Nonplussed, Meier forged ahead “Well, that’s a huge deal, so you know. It means the advance we received is already paid back and we’ll have royalties coming in six months or so. I know you’ve had financial . . . difficulties since your return from Cuba, and this will be quite the windfall.”
“Cool.”
Meier sighed. “Well, on that subject, any headway on recovering the lost money?”
“No, all the accounts were drained. Transferred to some other accounts, then transferred again. They pretty much told me I was screwed and to move on.”
“I know you thought that, er, that you suspected—”
“It was Tuni, yeah. She’s the only one that had all the passwords and access codes used for the transfers. But whatever, I’m over it. Not going to pursue it. What else?”
As Matthew’s focus drifted across the mounds of leaves Meier debated whether to tell him. Perhaps if he asked directly.
“Well, here’s what I wanted to show you!” He pulled the hardcover book from the bag and handed it to Matt. Looking at it, Matt seemed a little more animated than before.
In a bold, weathered typeface, the title filled the top quarter of the matte dust jacket.
SOUTHLAND
The Stunning True Story of Cuba’s
Norse Settlement
by
Jon Meier, PhD
M. Turner
The cover image was a photograph of the excavated mountain village, overlaid with the artist’s rendering.
“The artist did a great job,” Matt said.
“High praise, coming from you! High praise indeed! I’ll let him know. You should flip through and see the interior art.”
“I will, yeah. Definitely. Can I buy this one from you, or should I order it online?”
Meier scoffed. “It’s yours, son! That’s why I brought it to you.”
A subdued smile, but Meier decided it was probably the best he could muster.
Matthew studied the cover some more, then said, “How’s the Rhode Island dig going?”

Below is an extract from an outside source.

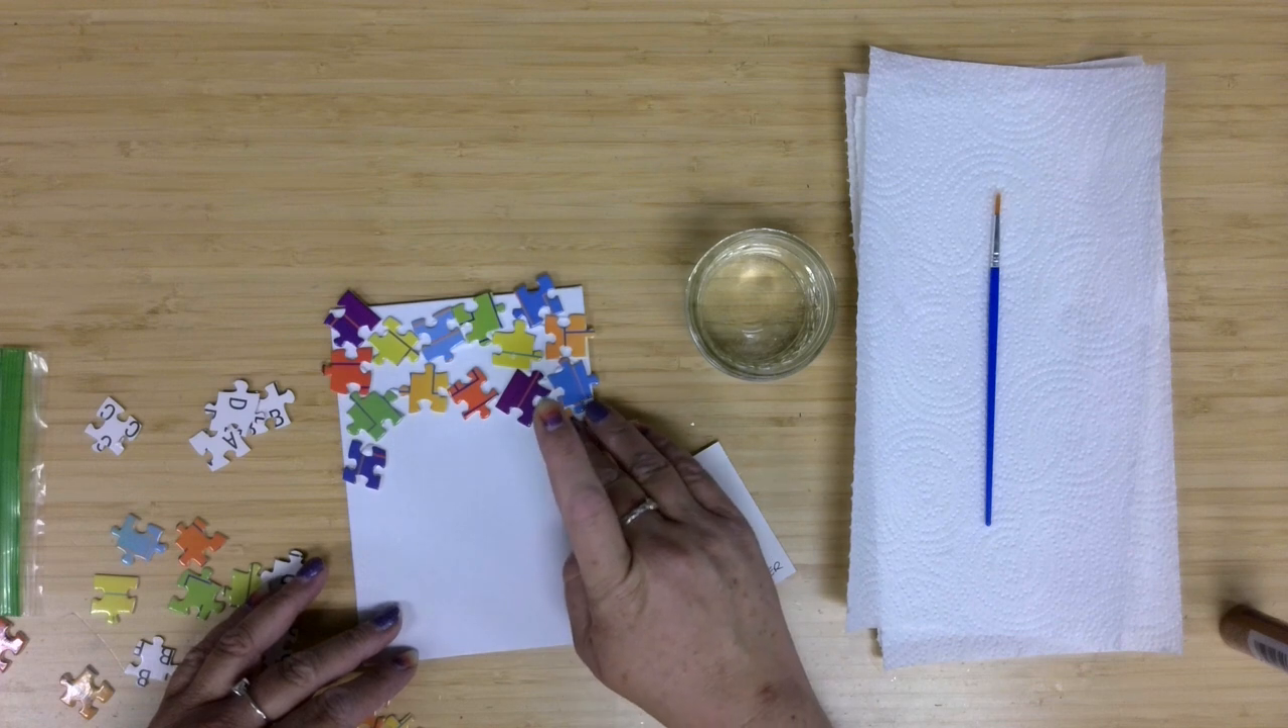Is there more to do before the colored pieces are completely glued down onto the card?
Yes.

“Pretty much done, actually. Construction on the visitors’ center begins in a few weeks. Everything’s going fantastically, thanks to you. These are all quite significant finds. Now . . . on to you. Tell me what’s going on with you—physically, mentally, and otherwise.”
“I’m fine.”
Meier grunted and frowned.
“I’m fine as I can be. Sleeping pills keep me alive. I just don’t get to dream; that’s apparently the problem. Imprints keep my brain ac
tivity in a waking state all day, every day. Doctors say I should be completely whacked out by now. I think their words were more along the lines of ‘long-term, persistent, debilitating neural hyperactivity inevitably degenerates function,’ or something to that effect. ‘You will go insane,’ was the message. They wanted me to stay in the hospital—IVs, monitors, all that crap I’m not interested in dealing with day to day.”
“What about the fragments? Any more found?”

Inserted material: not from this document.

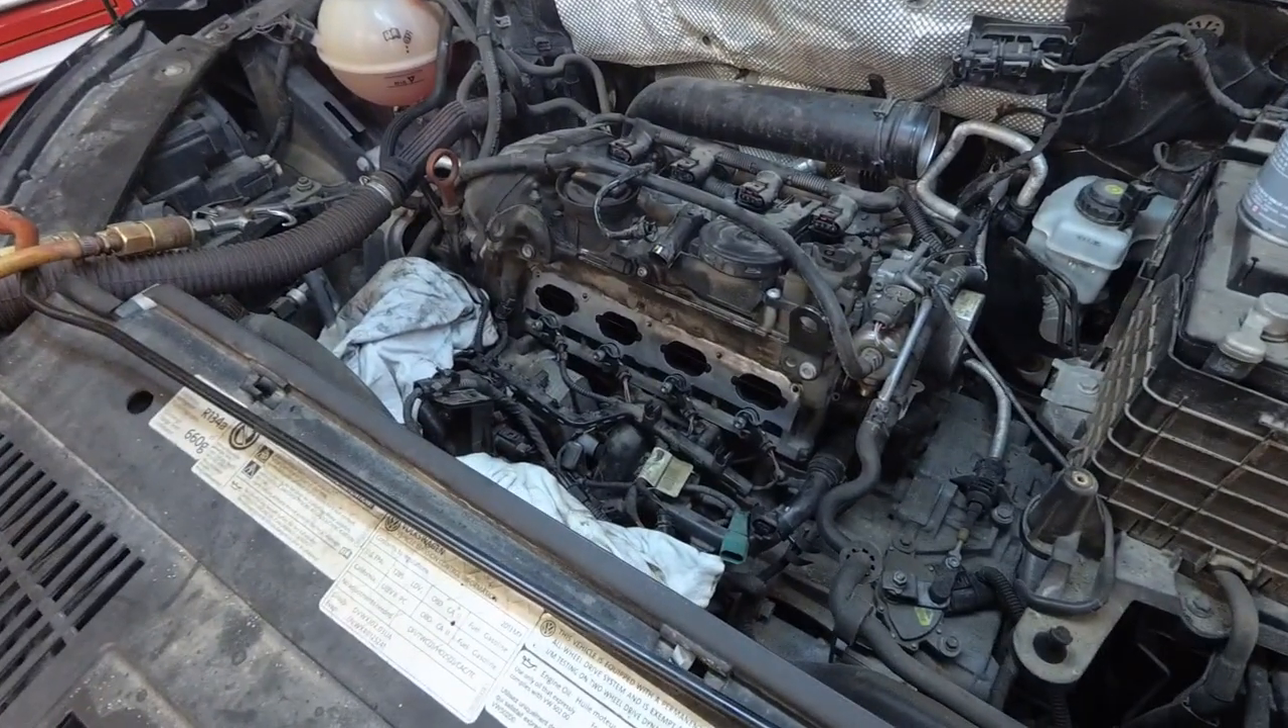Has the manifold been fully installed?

“I told you before that the shotgun BB’s were easy—those were all out in the Cuban hospital. Same Cuban docs that repaired my spleen. As for the opal, I think the total now is two hundred and thirteen pieces. Anything visible on an MRI or CT scan has been extracted. The main doctor I deal with thinks there are microscopic particles they’ll never find but that might reabsorb into my body over time. He says they’re nothing to worry about. Obviously, he didn’t put two and two together on who I am. But reabsorb? Who knows what the hell that’ll do? Might make no difference at all, or maybe I’ll piss them out one day and suddenly be free. I’m not holding my breath.”

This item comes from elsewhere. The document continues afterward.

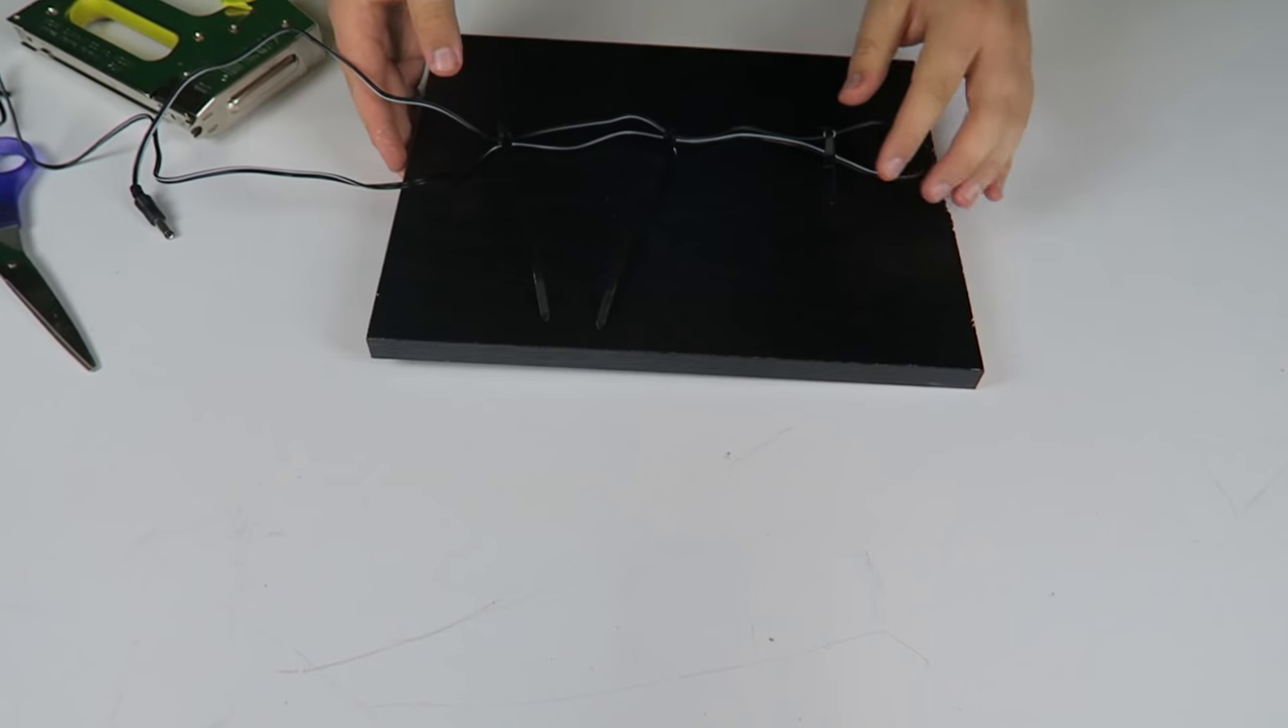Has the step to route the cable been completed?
Yes.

“Well, I’m certain something can be done,” Meier countered. “We just need to find you the right specialist.” A car slowed to a stop in front, its occupants staring at the house. They didn’t seem to notice the two figures in the gazebo, shaded by the giant maple, and after a moment they drove off. “How has that been for you?”
“Less of it lately, but people are still putting stuff up over there. I had my house phone disconnected after changing it a bunch of times—they always seemed to track down the new numbers. People don’t understand that I couldn’t help, even if I wanted to.”